Le modèle donne l’équation : (An *(1-x) (1-z)+ As * x * y )/(2-2z-y)/en = 0,42 = f(x,y,z,As,An,en)
On a df/dx = -0,21 et (df/f)/(dx/x) = -0,35
Df/dAn = 0,26 et (df/f)/(dAn/An) = 0,40
Df/dAs = 0.35 et (df/f)/(dAs/As) = 0,59
Df/den = -0,52 et (df/f)/(den/en) = -1
Df/dy = 0,56 et (df/f)/(dy/y) = 0,68
Df/dz = 0,27 et (df/f)/(dz/z) = 0,06
En valeur, les sensibilités ne sont pas trop différentes. Les plus importantes sont celles sur en et y. Ce sont les 2 paramètres de l’effet de serre. Est-ce que cela ne revient pas à «réintroduire l’effet de serre » ?
En effet le mécanisme de l’effet de serre apparaît via les 2 paramètres y et en. Mais uniquement pour une partie de y. D’autre part, cela apparaît comme un mécanisme parmi d’autres et non prépondérant.
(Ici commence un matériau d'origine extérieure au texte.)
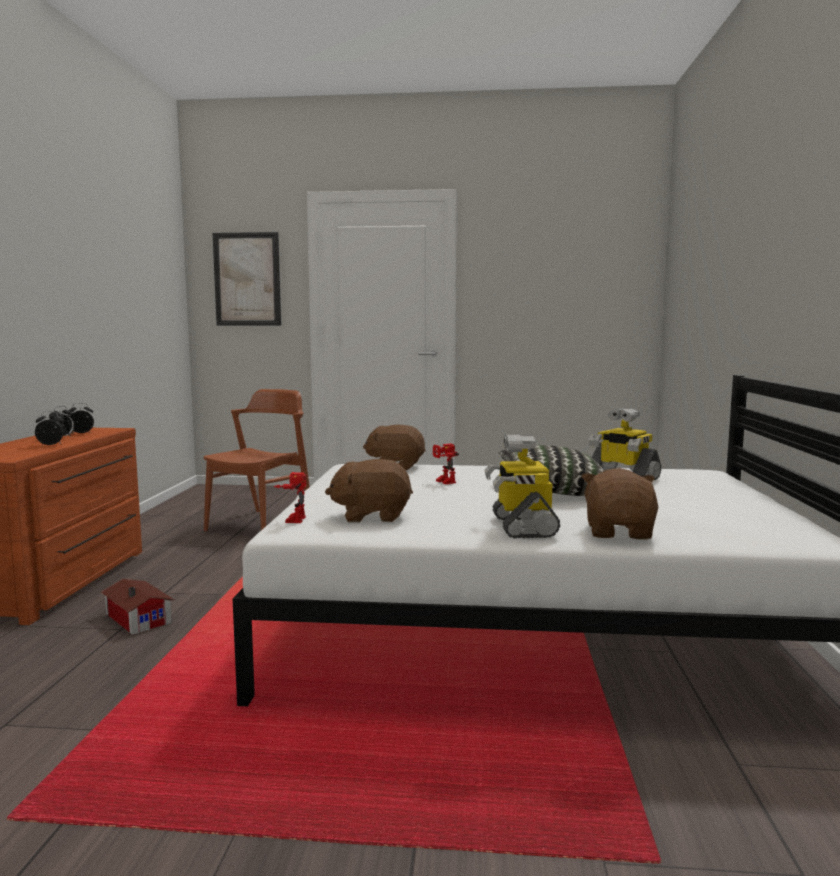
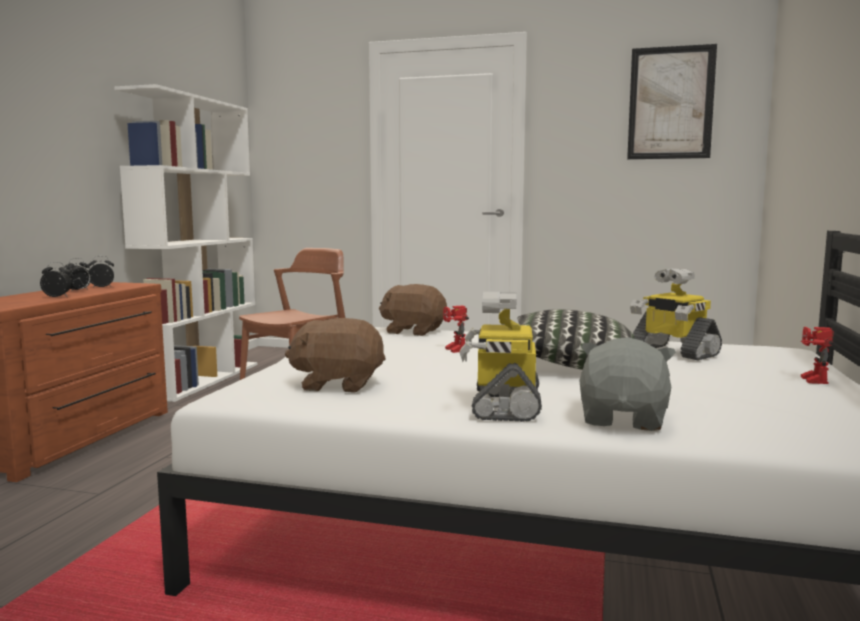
camera: 10 degrees right, 0 degrees up
(139, 617) = (125, 481): toy house -> none
(158, 519) = (202, 379): none -> white bookcase
(247, 279) = (308, 136): picture -> picture (670, 103)
(292, 519) = (247, 384): toy robot -> toy robot (809, 379)
(619, 532) = (624, 419): brown plush toy -> grey plush toy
L’absorption y est globale et non uniquement radiative. On a y = Flux absorbé/Fts avec Fts = Fm + Fr. et flux absorbé = Fm + flux radiatif absorbé
D’où y = Fm/Fts + Flux radiatif absorbé/Fr* FrFts = Tm + (1-Tm)* yr
Tm est relativement « constant ». D’où dy = (1-Tm) dyr
Et dy/y = (1-Tm) dyr/yr * yr/y = (1-Tm)/(Tm/yr + 1-Tm)) dyr/yr = 1/(1+Tm/(1-Tm)yr) *dyr/yr
Le facteur est difficile à quantifier (prenons ½ ), cela signifie que la variation relative dyr/yr doit être deux fois plus importante que celle demandée à y.
Pour une variation de T de l’ordre 1 K, on a df/f = 0,01. Il faut alors dy/y = 0,015 et dyr/yr = 0,03. En supposant une relation linéaire, il faut donc que la proportion de gaz à effet de serre augmente de 3 points : dTg/Tg = 0,03. Le gaz à effet de serre principal c’est la vapeur d’eau présent à environ 2% en moyenne (= «Tg »). Si on cette proportion en vapeur d’eau constante, il faut que les autres gaz à effet de serre augmentent de 0,06% de la teneur de l’air soit 600 ppm (=dTg). On en est loin pour le CO2.
Bref, le phénomène d’effet de serre existe mais il n’est pas le seul facteur. Surtout, le modèle de l’effet de serre pris isolément est inadéquat.